Diabetic conditions modulate the adenosine monophosphate-activated protein kinase of podocytes.
- Author:
Tae Sun HA
1
;
Hye Young PARK
;
Ja Ae NAM
;
Gi Dong HAN
Author Information
1. Department of Pediatrics, College of Medicine, Chungbuk National University, Cheongju, Korea. tsha@chungbuk.ac.kr
- Publication Type:Original Article
- Keywords:
Adenosine monophosphate-activated protein kinase;
Advanced glycosylation end products;
Diabetic nephropathy;
Podocyte
- MeSH:
Adenosine*;
AMP-Activated Protein Kinases;
Animals;
Blotting, Western;
Cytoplasm;
Diabetic Nephropathies;
Glucose;
Glycosylation End Products, Advanced;
Metformin;
Mice;
Natural Resources;
Phosphorylation;
Podocytes*;
Protein Kinases*;
Proteinuria;
Rats
- From:Kidney Research and Clinical Practice
2014;33(1):26-32
- CountryRepublic of Korea
- Language:English
-
Abstract:
BACKGROUND: Adenosine monophosphate-activated protein kinases (AMPKs), as a sensor of cellular energy status, have been known to play an important role in the pathophysiology of diabetes and its complications. Because AMPKs are known to be expressed in podocytes, it is possible that podocyte AMPKs could be an important contributing factor in the development of diabetic proteinuria.

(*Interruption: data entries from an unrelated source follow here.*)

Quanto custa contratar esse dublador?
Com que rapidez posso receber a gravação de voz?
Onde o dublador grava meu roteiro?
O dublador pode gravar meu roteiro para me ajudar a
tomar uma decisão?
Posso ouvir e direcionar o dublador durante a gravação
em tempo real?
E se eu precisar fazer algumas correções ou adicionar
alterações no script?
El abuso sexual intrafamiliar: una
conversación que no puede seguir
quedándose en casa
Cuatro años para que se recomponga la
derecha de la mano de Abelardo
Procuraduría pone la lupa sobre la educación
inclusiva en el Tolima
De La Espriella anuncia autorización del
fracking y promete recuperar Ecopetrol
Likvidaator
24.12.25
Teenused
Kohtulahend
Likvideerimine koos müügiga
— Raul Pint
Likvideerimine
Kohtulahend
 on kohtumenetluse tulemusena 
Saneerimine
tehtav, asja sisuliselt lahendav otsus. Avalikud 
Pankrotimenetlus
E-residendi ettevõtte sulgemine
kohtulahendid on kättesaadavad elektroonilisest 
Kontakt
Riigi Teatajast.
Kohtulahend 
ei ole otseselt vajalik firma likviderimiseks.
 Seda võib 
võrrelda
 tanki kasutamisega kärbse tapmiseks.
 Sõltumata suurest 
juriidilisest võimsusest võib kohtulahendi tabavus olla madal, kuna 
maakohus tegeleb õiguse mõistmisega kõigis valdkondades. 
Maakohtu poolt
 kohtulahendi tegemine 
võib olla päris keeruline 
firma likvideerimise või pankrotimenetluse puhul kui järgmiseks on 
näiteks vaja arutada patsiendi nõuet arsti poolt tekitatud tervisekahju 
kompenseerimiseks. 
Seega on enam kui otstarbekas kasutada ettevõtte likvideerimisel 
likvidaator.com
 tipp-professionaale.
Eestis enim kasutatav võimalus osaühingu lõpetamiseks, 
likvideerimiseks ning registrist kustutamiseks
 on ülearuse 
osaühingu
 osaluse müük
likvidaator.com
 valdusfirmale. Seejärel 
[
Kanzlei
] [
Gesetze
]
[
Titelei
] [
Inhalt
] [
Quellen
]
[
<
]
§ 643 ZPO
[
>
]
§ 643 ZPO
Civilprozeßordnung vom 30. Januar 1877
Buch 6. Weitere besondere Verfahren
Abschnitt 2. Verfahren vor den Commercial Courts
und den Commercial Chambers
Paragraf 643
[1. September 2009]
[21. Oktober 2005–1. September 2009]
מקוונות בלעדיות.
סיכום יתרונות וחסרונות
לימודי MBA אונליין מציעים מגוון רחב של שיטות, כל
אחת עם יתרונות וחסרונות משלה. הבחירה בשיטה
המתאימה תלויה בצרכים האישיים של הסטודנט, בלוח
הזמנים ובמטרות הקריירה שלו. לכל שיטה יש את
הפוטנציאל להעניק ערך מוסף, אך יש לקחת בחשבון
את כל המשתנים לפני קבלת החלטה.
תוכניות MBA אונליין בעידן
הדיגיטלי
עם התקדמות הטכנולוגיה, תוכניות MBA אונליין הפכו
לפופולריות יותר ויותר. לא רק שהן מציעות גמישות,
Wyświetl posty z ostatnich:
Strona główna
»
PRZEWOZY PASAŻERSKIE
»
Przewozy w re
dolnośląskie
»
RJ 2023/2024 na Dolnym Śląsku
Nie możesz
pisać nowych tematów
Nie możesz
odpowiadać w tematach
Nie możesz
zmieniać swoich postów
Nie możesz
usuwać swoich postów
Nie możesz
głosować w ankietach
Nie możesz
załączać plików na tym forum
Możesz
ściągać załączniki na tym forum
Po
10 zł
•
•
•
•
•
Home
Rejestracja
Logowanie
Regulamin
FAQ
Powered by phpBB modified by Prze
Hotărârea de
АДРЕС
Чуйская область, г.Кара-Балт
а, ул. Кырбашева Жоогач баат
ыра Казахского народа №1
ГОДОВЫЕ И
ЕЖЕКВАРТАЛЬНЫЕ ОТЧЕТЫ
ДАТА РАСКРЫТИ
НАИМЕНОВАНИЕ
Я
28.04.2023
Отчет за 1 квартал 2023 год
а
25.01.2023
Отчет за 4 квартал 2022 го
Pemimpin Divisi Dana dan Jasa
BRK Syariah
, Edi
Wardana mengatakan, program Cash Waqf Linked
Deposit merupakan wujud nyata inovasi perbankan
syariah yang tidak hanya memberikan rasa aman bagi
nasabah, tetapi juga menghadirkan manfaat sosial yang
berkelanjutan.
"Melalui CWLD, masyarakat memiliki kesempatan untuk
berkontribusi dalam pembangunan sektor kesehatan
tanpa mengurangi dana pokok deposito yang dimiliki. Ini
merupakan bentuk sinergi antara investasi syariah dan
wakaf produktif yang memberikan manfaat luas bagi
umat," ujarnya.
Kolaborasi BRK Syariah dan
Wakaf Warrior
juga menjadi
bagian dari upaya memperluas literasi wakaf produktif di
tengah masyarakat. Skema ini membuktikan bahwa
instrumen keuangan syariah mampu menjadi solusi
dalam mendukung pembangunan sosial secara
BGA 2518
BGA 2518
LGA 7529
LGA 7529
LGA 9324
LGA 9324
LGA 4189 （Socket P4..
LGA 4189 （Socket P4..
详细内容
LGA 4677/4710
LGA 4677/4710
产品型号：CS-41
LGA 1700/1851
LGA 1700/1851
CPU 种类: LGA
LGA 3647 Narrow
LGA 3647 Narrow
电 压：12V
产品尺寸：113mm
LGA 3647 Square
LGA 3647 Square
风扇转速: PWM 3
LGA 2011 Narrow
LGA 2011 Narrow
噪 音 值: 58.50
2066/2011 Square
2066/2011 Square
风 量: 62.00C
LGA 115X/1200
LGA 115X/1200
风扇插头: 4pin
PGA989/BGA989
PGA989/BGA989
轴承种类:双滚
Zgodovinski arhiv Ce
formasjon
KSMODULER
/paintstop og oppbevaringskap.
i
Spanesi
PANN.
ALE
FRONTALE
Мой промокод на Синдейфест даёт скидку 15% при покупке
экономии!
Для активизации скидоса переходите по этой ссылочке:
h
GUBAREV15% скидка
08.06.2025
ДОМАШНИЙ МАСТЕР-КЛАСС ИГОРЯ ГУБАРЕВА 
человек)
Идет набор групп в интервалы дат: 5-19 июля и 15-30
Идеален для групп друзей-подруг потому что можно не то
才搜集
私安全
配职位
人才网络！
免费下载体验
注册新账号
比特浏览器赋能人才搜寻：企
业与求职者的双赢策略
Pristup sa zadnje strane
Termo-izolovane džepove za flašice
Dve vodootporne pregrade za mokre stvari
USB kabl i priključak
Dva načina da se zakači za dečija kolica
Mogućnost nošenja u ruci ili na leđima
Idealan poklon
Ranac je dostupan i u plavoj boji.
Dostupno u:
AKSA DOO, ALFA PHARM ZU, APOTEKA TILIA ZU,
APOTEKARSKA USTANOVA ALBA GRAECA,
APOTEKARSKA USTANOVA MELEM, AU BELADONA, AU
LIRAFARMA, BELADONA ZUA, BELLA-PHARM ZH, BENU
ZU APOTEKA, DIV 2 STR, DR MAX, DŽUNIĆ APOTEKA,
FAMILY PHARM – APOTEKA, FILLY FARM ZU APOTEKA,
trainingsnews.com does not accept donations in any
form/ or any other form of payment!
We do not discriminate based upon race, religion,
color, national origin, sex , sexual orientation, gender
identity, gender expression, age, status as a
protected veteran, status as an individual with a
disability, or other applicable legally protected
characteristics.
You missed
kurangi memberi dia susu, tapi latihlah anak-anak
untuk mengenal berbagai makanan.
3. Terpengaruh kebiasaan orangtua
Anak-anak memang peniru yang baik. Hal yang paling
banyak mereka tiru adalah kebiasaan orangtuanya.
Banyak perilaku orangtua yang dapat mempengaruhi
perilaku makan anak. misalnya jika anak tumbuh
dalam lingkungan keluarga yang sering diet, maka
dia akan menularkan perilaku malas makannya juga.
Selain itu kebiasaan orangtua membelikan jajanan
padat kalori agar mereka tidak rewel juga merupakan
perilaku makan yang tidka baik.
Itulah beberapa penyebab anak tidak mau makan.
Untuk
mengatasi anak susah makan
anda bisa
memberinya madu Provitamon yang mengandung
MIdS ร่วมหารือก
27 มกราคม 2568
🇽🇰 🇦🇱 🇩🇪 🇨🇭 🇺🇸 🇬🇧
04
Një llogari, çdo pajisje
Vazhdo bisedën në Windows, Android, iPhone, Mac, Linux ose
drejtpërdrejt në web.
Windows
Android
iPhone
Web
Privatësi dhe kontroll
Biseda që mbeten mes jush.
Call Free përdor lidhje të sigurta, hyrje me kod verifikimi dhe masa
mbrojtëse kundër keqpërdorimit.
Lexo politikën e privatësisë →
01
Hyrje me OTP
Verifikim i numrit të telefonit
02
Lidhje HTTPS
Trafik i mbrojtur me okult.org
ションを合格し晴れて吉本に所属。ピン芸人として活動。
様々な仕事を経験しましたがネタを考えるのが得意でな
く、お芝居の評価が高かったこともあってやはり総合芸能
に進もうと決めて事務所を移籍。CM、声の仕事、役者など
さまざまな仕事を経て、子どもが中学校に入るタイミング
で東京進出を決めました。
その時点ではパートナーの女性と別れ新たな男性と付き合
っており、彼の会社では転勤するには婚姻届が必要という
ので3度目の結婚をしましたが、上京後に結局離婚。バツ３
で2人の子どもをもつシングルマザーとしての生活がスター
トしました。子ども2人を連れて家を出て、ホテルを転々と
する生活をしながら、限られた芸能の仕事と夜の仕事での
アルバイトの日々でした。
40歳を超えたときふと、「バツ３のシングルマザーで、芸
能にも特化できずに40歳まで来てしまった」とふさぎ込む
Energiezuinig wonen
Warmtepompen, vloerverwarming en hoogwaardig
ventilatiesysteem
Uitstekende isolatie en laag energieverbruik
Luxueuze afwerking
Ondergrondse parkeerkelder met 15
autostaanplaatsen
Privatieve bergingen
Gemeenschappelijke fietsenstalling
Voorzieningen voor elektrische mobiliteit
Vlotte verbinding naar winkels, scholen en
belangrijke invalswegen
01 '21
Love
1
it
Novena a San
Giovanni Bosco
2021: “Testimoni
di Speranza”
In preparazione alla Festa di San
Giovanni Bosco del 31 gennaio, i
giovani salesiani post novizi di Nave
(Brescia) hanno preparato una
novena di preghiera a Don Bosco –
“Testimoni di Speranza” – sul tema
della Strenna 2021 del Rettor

We investigated the roles of AMPKs in the pathological changes in podocytes induced by high-glucose (HG) and advanced glycosylation end products (AGEs) in diabetic proteinuria. METHODS: We prepared streptozotocin-induced diabetic renal tissues and cultured rat and mouse podocytes under diabetic conditions with AMPK-modulating agents. The changes in AMPKalpha were analyzed with confocal imaging and Western blotting under the following conditions: (1) normal glucose (5mM, =control); (2) HG (30mM); (3) AGE-added; or (4) HG plus AGE-added. RESULTS: The density of glomerularphospho-AMPKalpha in experimental diabetic nephropathy decreased as a function of the diabetic duration. Diabetic conditions including HG and AGE changed the localization of phospho-AMPKalpha from peripheral cytoplasm to internal cytoplasm and peri- and intranuclear areas in podocytes. HG reduced the AMPKalpha (Thr172) phosphorylation of rat podocytes, and similarly, AGEs reduced the AMPKalpha (Thr172) phosphorylation of mouse podocytes. The distributional and quantitative changes in phospho-AMPKalpha caused by diabetic conditions were preventable using AMPK activators, metformin, and 5-aminoimidazole-4-carboxamide-1beta-riboside. CONCLUSION: We suggest that diabetic conditions induce the relocation and suppression of podocyte AMPKalpha, which would be a suggestive mechanism in diabetic podocyte injury.